これまで、企業の価値設計は基本的に変わらないものであると考えられてきました。時代や顧客のニーズに合わせて製品やサービ
スの内容に変化は加えられますが、企業が顧客に提供する基本的な価値は不変であり、業界によって縦割りに定義されてきました。
一方、デジタル時代では、不変的な一つの価値に依存し続けることは、新規の競合他社によって、破壊されてしまうことを待つことを
意味します。

Netflixが創業された1990年代は、Blockbuster※がビデオレンタル実店舗の最大手でした。彼らはNetflixのような通信販売のサブス
クリプション会社に自分たちの市場を破壊される可能性は微塵も考えていませんでした。その証拠に、Blockbusterは2000年にNetflix
を買収するチャンスがあったにも関わらず、まともな検討すらしなかったのです。

※Blockbuster・・・米国のレンタルビデオの最大手。2004年のピーク時は6万人以上の従業員で、9,000店舗以上展開していたが、
           2013年に倒産。

新しい技術によって変革が起きる時期や変革の質は業界によって異なるので、「私たちの業界はまだ大丈夫」なとど考えてしまい
がちです。しかし、そんなことを言っていると、あっという間に他の企業に付け込まれてしまいます。小さな企業であれば、明日から
でもビジネスモデルを変更できますが、Blockbusterのように大企業になってしまうとそうもいきません。新たなディスラプター(破壊者)に気付いたときは、時すでに遅しなのです。Blockbusterも最盛期からわずか9年で事業を失うことになろうとは誰も予想できなかったのですから。

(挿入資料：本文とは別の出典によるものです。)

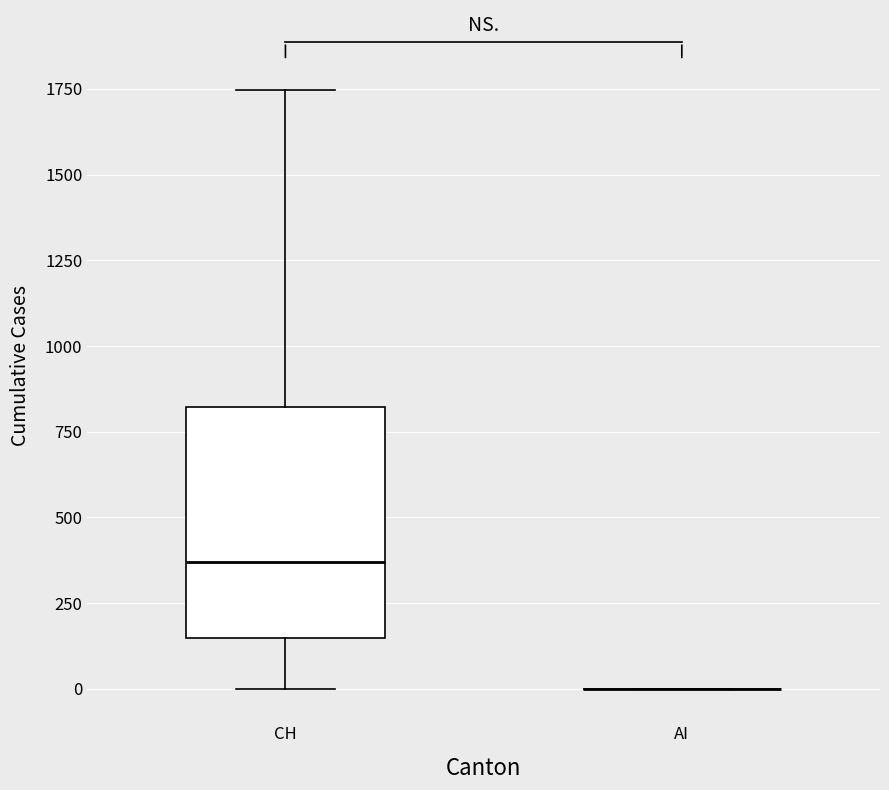

Where does the median line of the box for CH sit on the y-axis? The values are not printed on the chart, so give them approximately, as read against the axis.

350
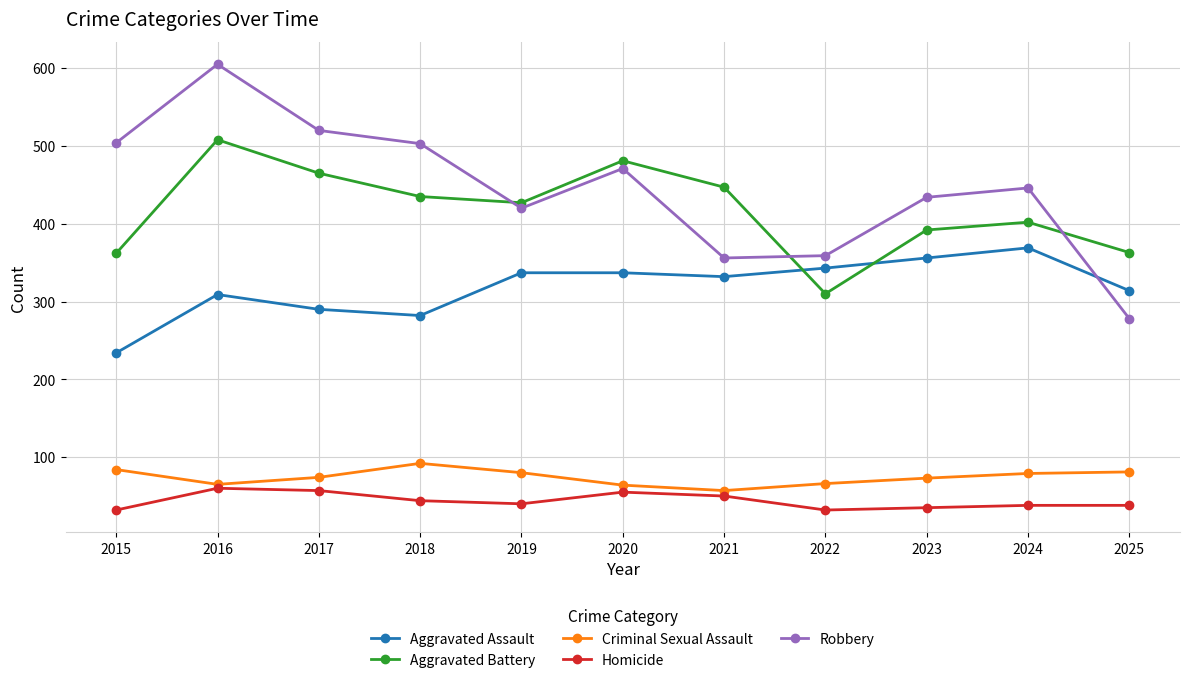

How many values in the Robbery series are below 446?

5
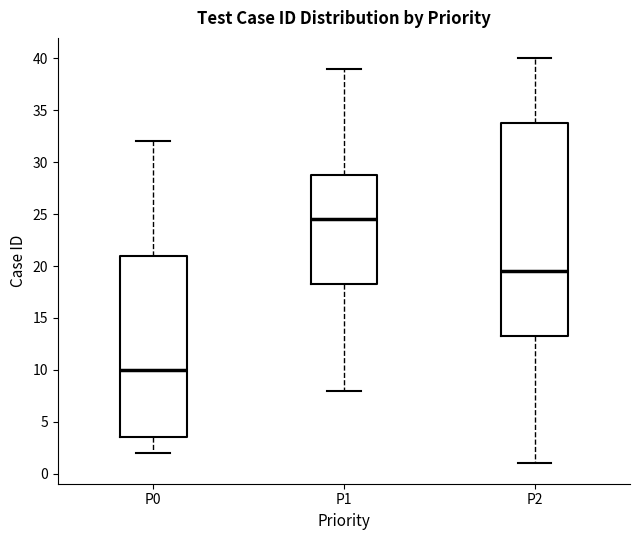

Comparing the boxes themselves (not the whiskers), which one is the tallest?

P2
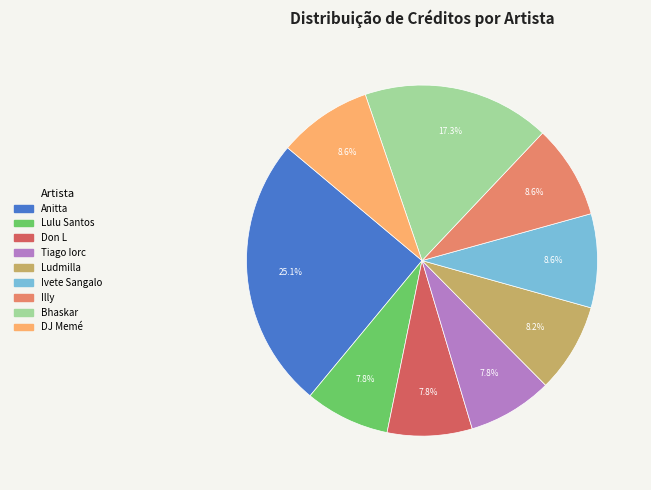

Does any single category account for the majority?

No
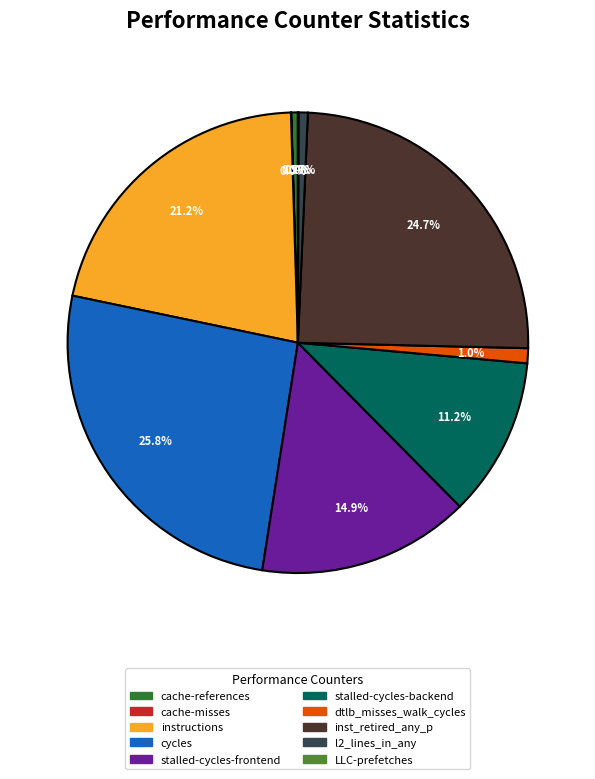

Does any single category account for the majority?

No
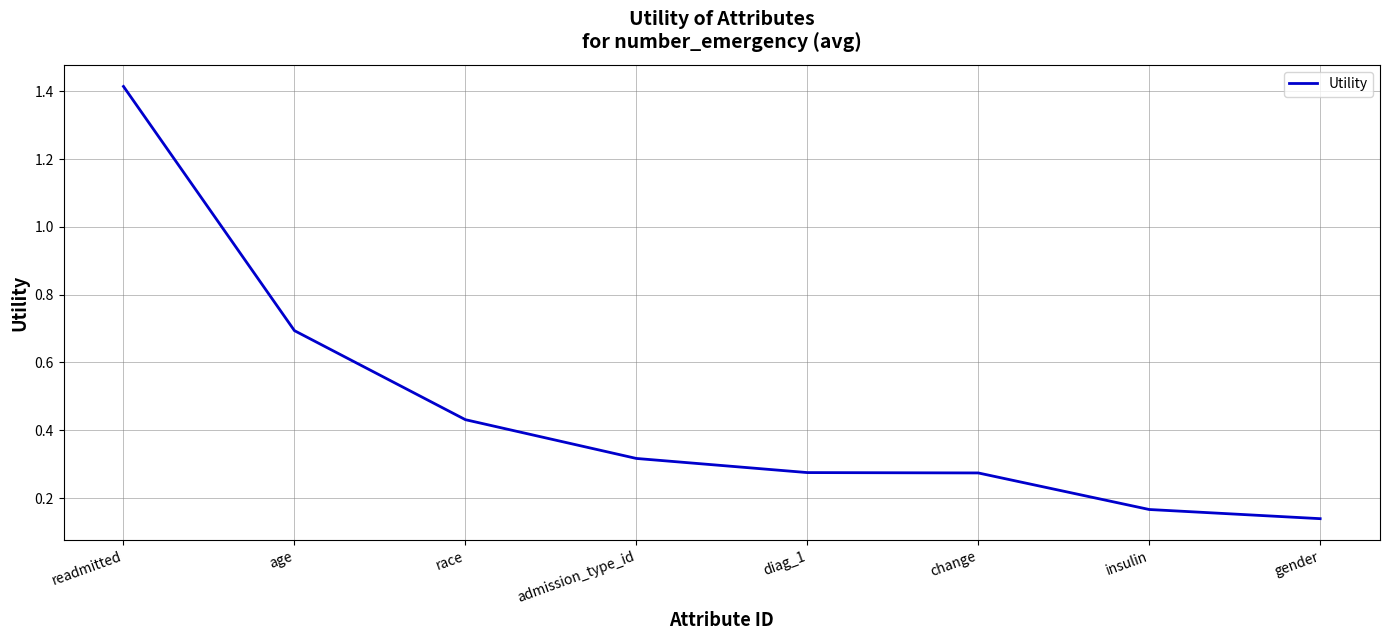

At which category does the chart reach its peak across all series?

readmitted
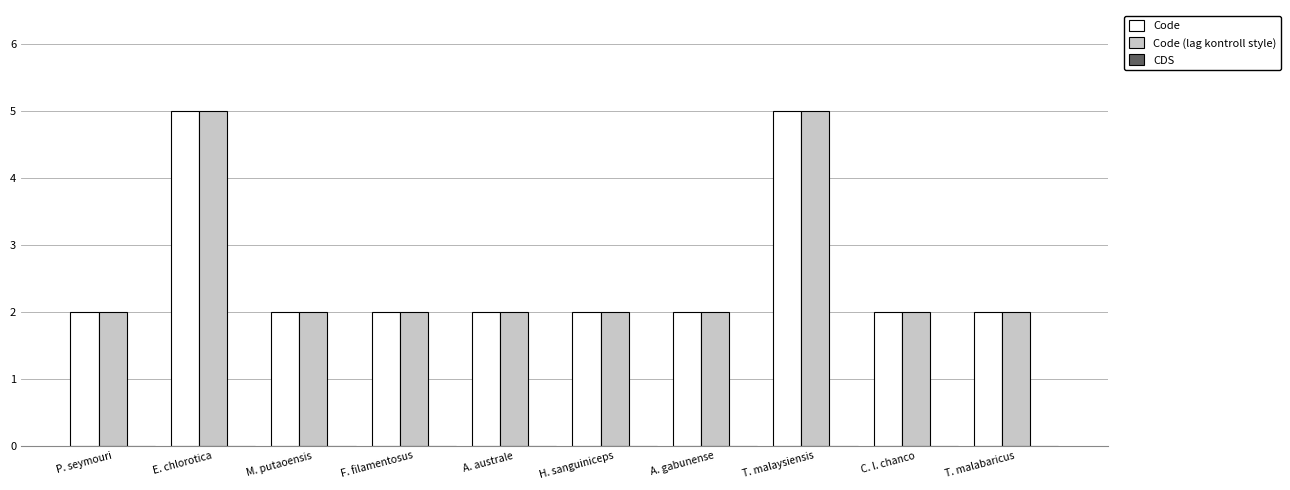

The Code series shows 2 at M. putaoensis. True or false?

True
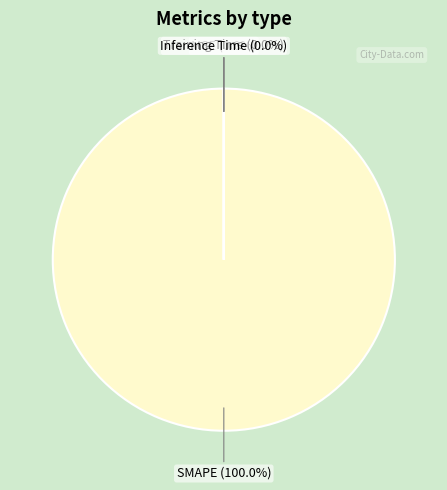

Is there any slice that represents more than half of the pie?

Yes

物流業界はどうでしょうか?物流はこれまで差別化が難しいと考えられてきました。各社の価値の提案にほとんど違いはなく、その
ため厳しい競争の中で「完全競争」が繰り広げられてきたのです。また物流を取り巻く環境は長い間、比較的変化の少ない業界でも
ありました。法令等の規制による変化はありましたが、物流サービスの大きな破壊が行われることはありませんでした。しかし、時代
は変わりました。全く異なる業界からデジタル武装したディスラプター(破壊者)が次々に現れてきました。このような時代に、これまでと同じ価値の提案を漫然と提供し続ける選択をすることはもはや十分ではありません。

例えば、不動産業を考えてみましょう。不動産業界も長い間変化の少ない業界でした。不動産業の本質的な仕事は家の売り手と
買い手をつないで仲介することでした。しかし、デジタル時代になると、市場に出回る販売物件に直接アクセスできるようになり、
売り手と買い手はお互いをネット上で簡単に見つけれるようになりました。このままではいずれ、仲介業者の価値は消滅していく
ことでしょう。

企業がデジタル化時代に自社の価値提案をどう変化させていくのか。以下に先回りをして仕掛けていくのか。必要に迫られた時は、
すでに手遅れなのかもしれません。